(INPUT begins)

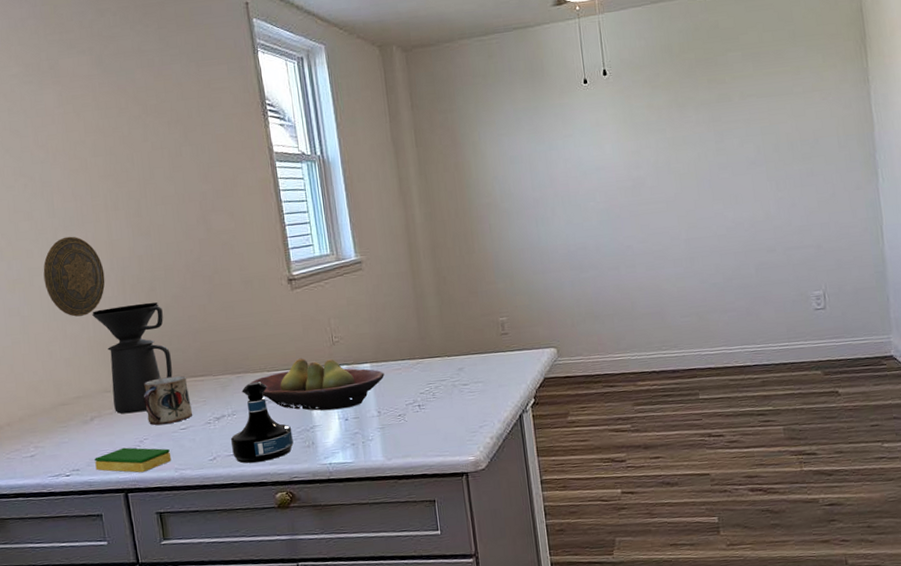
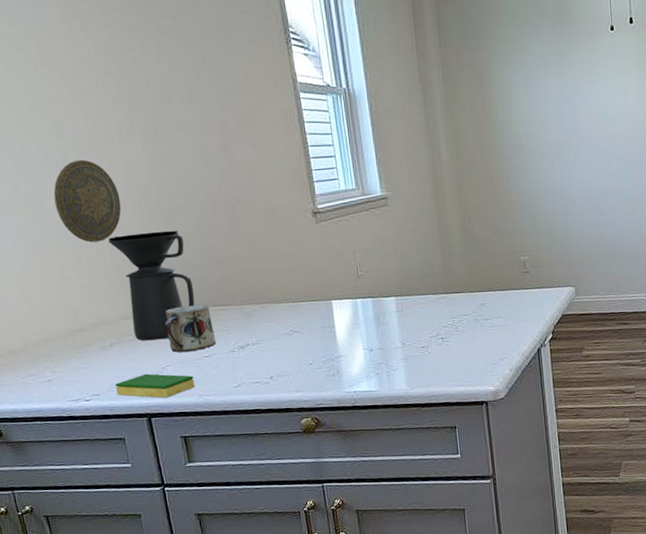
tequila bottle: present [230,382,294,464] -> none [255,312,319,391]
fruit bowl: present [250,358,385,411] -> none [275,290,409,342]

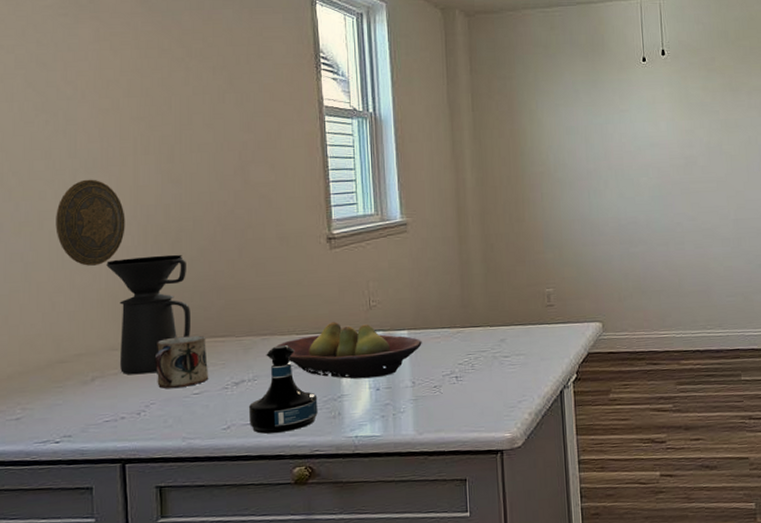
dish sponge: present [115,373,196,399] -> none [91,412,180,441]
tequila bottle: none [255,312,319,391] -> present [248,345,318,434]
fruit bowl: none [275,290,409,342] -> present [276,321,422,379]

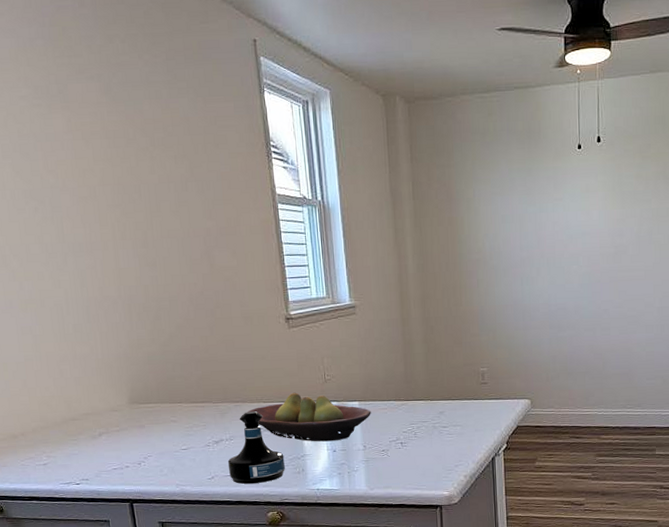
decorative plate: present [55,179,125,266] -> none [53,262,113,339]
coffee maker: present [106,254,190,375] -> none [100,330,175,432]
mug: present [154,335,208,388] -> none [147,400,193,444]

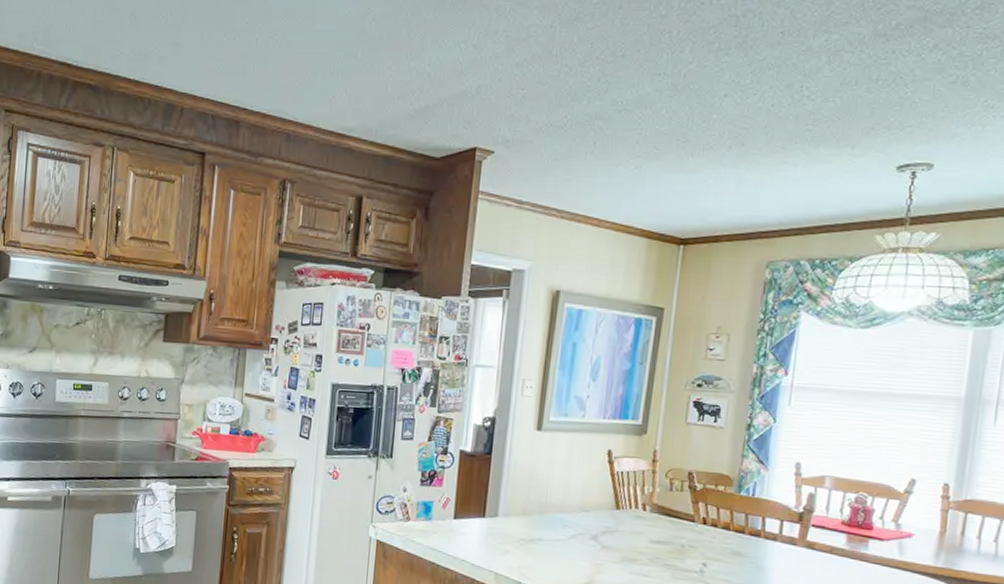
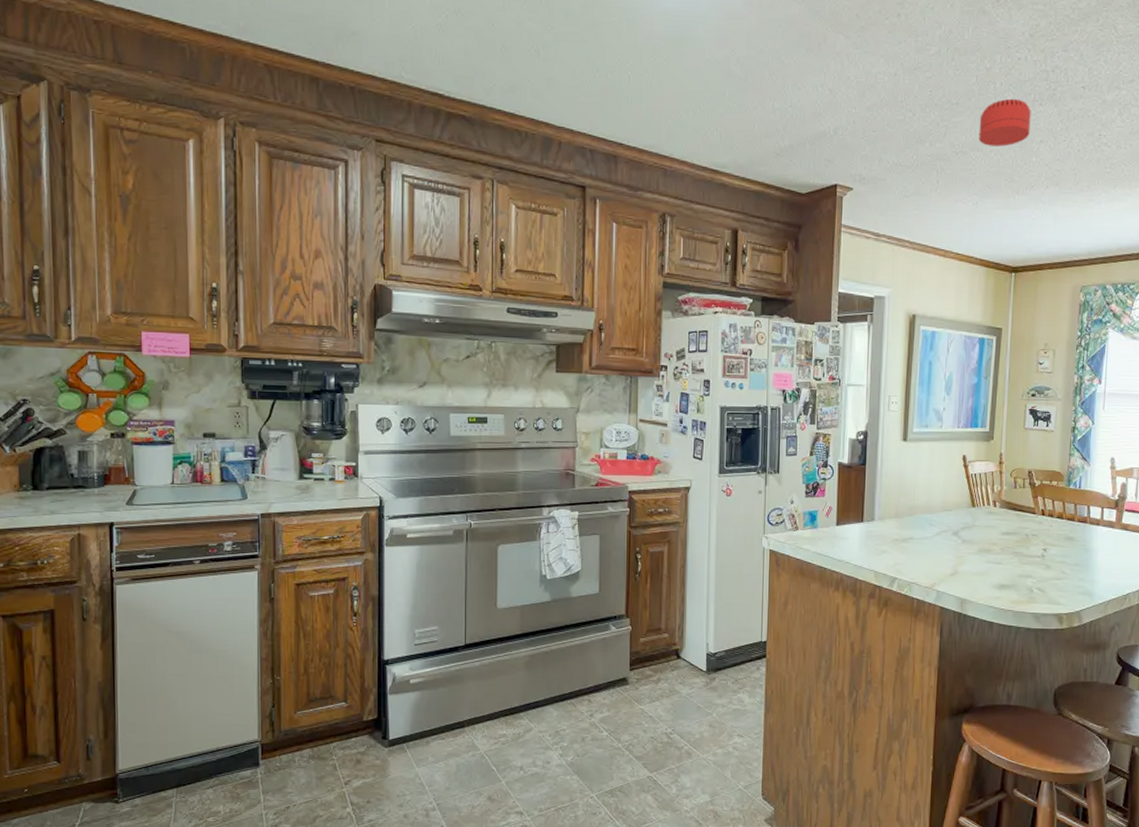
smoke detector: none [647,48,714,103] -> present [978,98,1031,147]

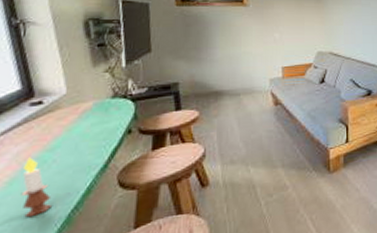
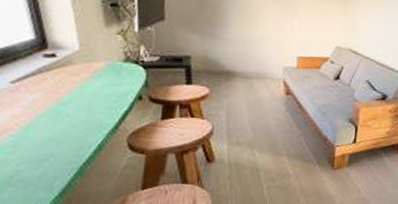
candle: present [21,157,51,218] -> none [36,107,65,163]

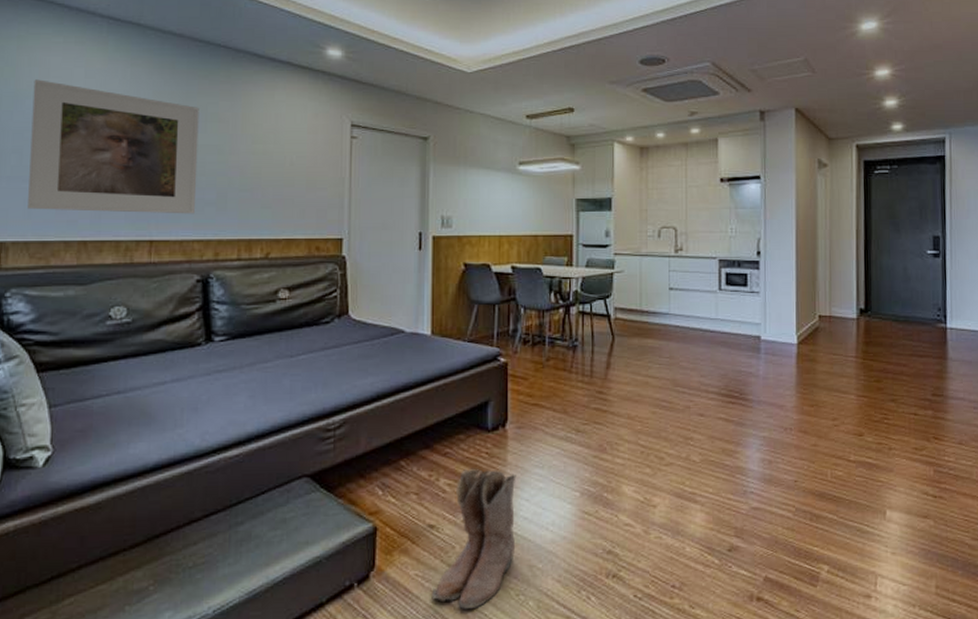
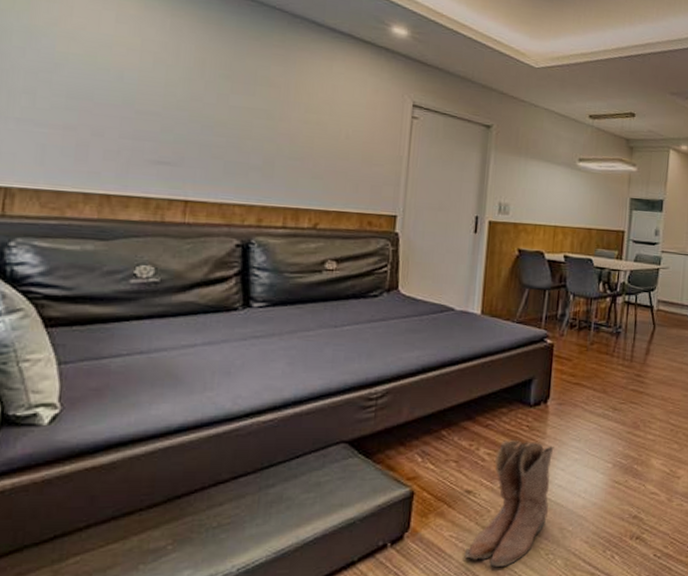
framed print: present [28,79,199,214] -> none [40,17,248,178]

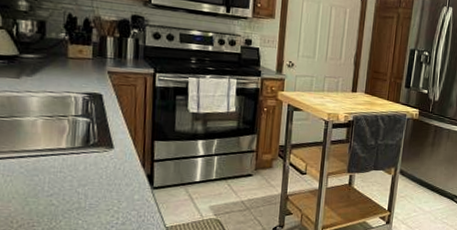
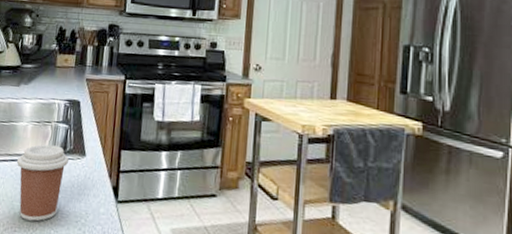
coffee cup: none [27,138,94,215] -> present [17,144,70,222]

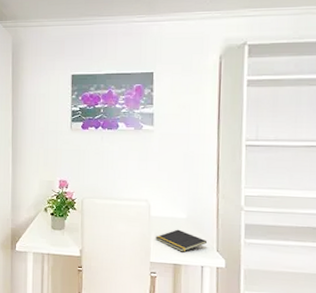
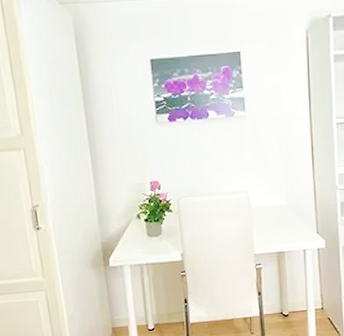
notepad: present [155,229,208,252] -> none [257,217,308,240]

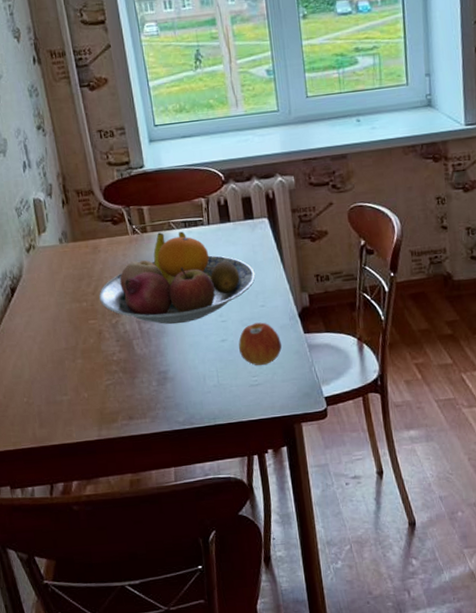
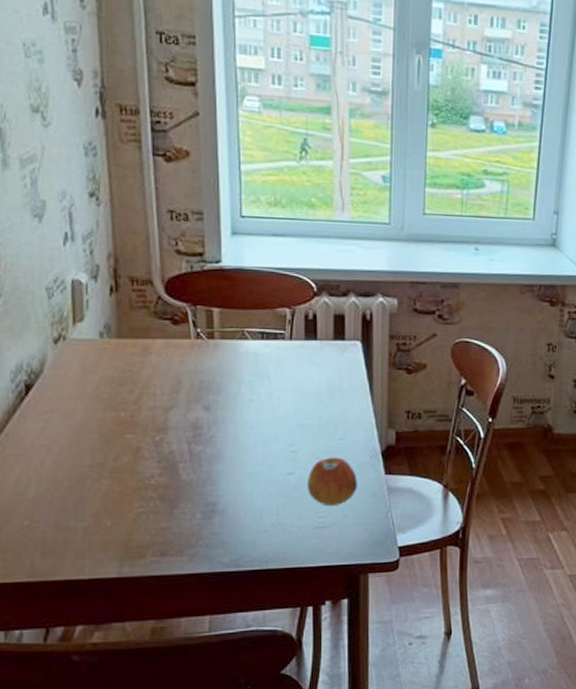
fruit bowl: present [99,231,256,324] -> none [143,341,338,450]

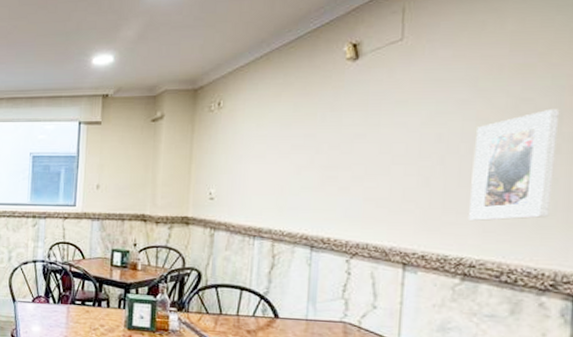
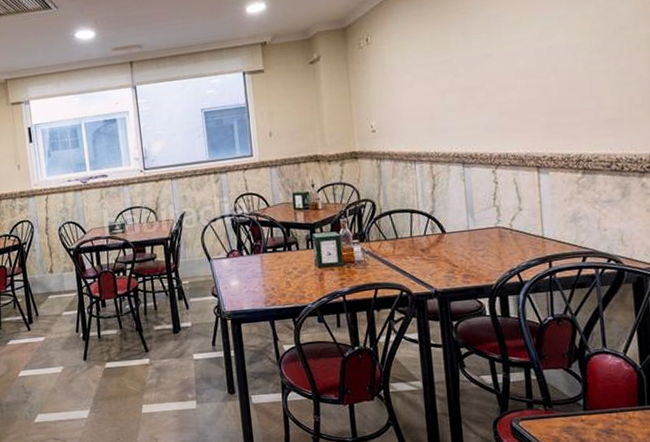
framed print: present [467,108,560,221] -> none [577,14,639,120]

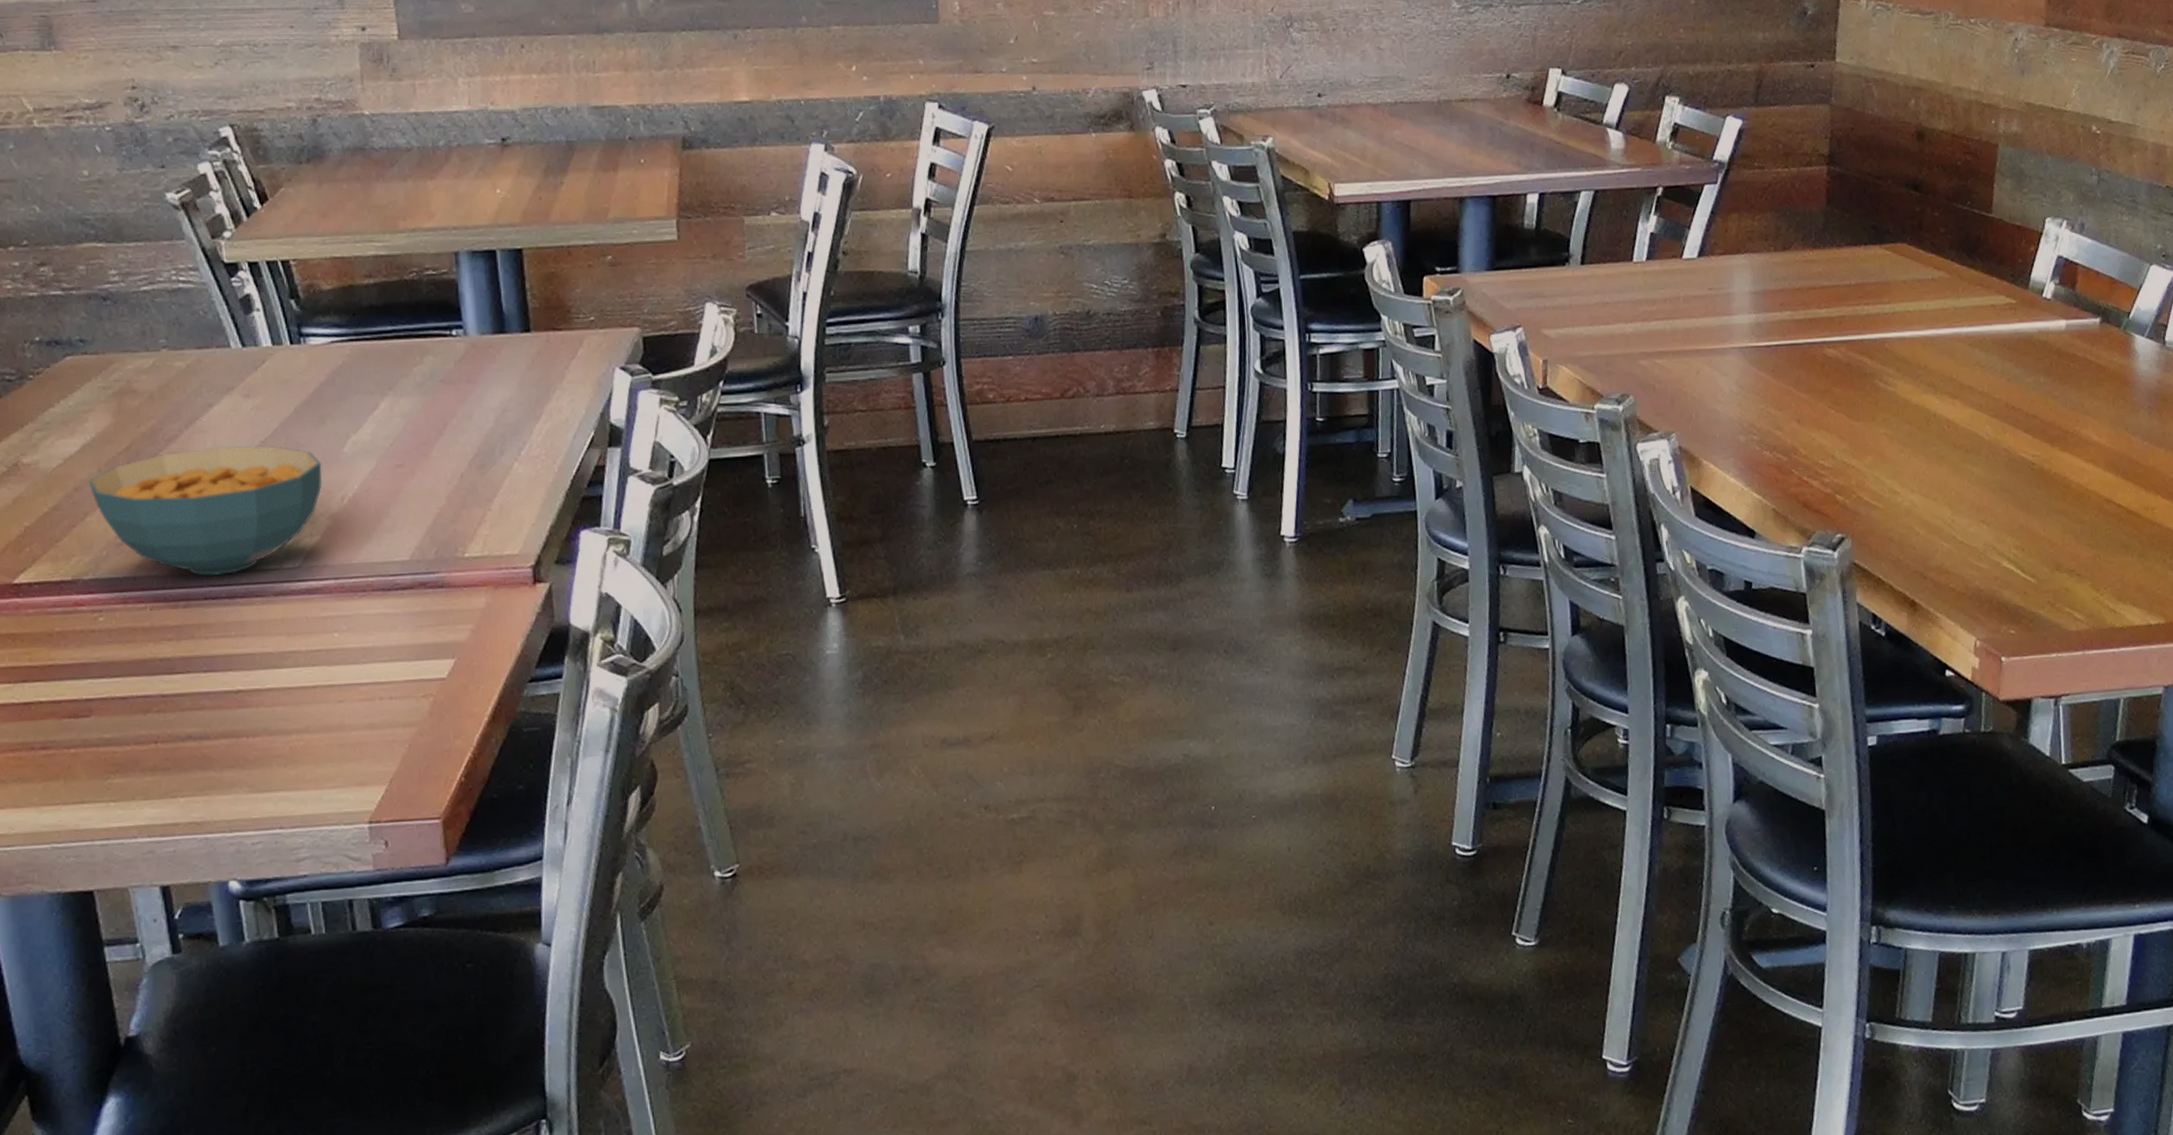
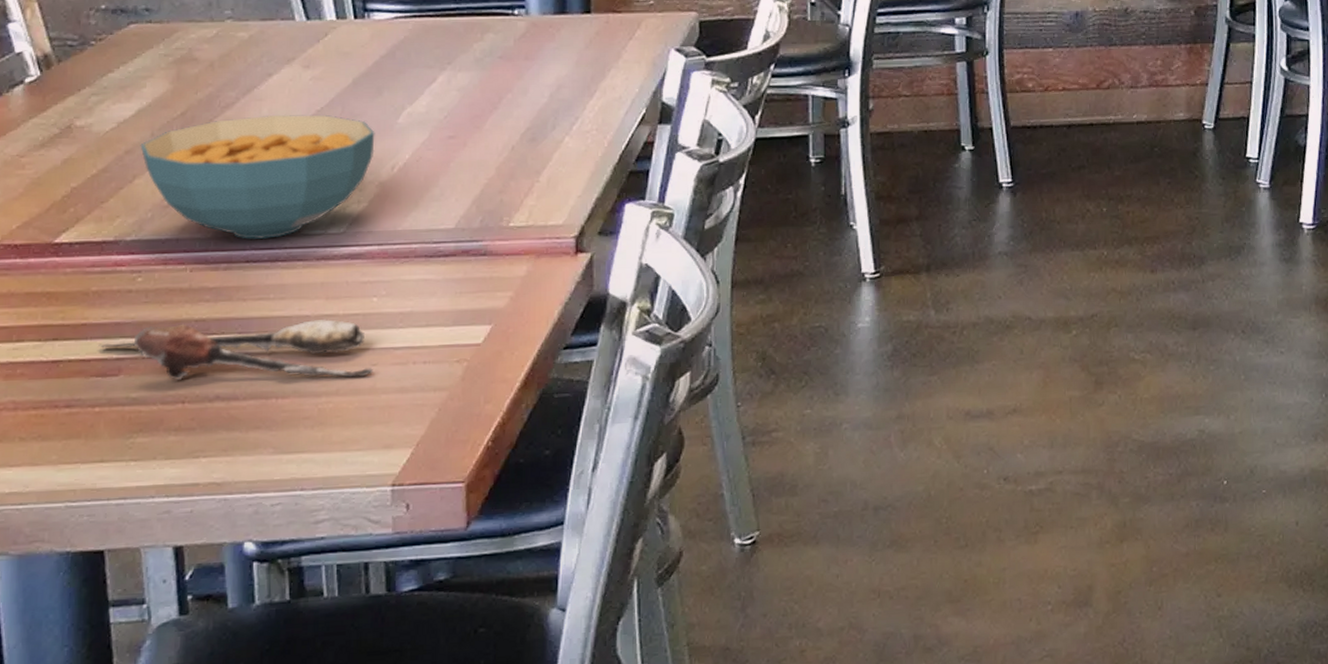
spoon: none [67,656,340,720] -> present [98,319,373,380]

(INPUT ends)

### WHAT TO WORK ON
Every line of the data above should be returned exactly, with the pictures removed.

### RESPONSE AREA
tequila bottle: present [230,382,294,464] -> none [255,312,319,391]
fruit bowl: present [250,358,385,411] -> none [275,290,409,342]

dish sponge: present [115,373,196,399] -> none [91,412,180,441]
tequila bottle: none [255,312,319,391] -> present [248,345,318,434]
fruit bowl: none [275,290,409,342] -> present [276,321,422,379]

decorative plate: present [55,179,125,266] -> none [53,262,113,339]
coffee maker: present [106,254,190,375] -> none [100,330,175,432]
mug: present [154,335,208,388] -> none [147,400,193,444]

smoke detector: none [647,48,714,103] -> present [978,98,1031,147]

candle: present [21,157,51,218] -> none [36,107,65,163]

framed print: present [28,79,199,214] -> none [40,17,248,178]

coffee cup: none [27,138,94,215] -> present [17,144,70,222]

notepad: present [155,229,208,252] -> none [257,217,308,240]

fruit bowl: present [99,231,256,324] -> none [143,341,338,450]

framed print: present [467,108,560,221] -> none [577,14,639,120]

spoon: none [67,656,340,720] -> present [98,319,373,380]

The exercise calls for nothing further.